Pick out all lines with the word "good" from the records that follow.
(Records supplied)
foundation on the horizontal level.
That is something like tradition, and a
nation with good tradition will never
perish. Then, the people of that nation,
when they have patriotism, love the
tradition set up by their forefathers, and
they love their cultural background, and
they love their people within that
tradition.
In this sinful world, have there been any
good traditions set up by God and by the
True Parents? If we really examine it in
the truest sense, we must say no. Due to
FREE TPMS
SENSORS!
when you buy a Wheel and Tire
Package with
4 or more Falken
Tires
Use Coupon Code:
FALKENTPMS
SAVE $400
(End Records supplied)
(Records supplied)
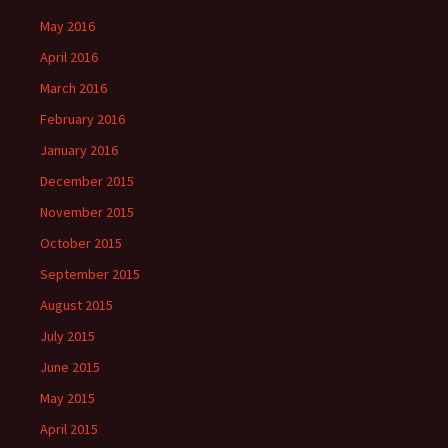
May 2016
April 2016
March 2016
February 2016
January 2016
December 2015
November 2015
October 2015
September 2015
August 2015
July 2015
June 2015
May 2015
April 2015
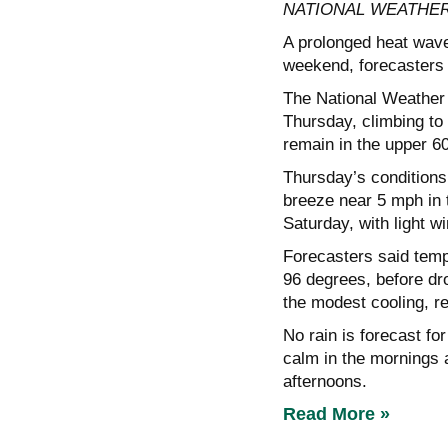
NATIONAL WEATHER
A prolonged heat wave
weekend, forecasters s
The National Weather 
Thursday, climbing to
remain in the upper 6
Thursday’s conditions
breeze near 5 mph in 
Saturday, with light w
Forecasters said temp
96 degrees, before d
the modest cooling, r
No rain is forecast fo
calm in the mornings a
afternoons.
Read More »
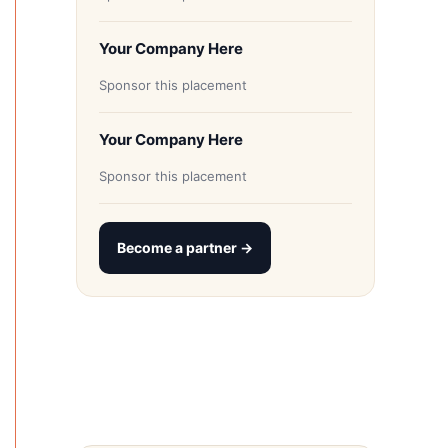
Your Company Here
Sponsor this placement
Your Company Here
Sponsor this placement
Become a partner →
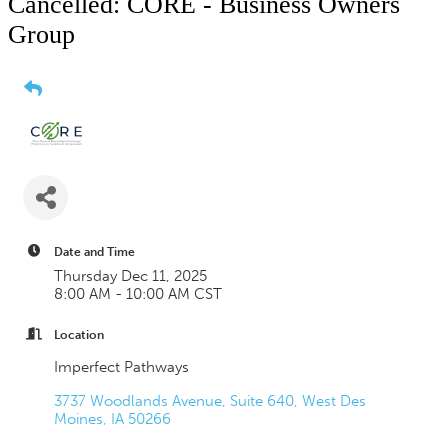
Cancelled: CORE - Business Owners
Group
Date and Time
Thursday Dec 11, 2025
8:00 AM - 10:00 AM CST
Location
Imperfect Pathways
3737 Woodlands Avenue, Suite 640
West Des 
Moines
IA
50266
(End Records supplied)
● **Answer box**:
nation with good tradition will never
good traditions set up by God and by the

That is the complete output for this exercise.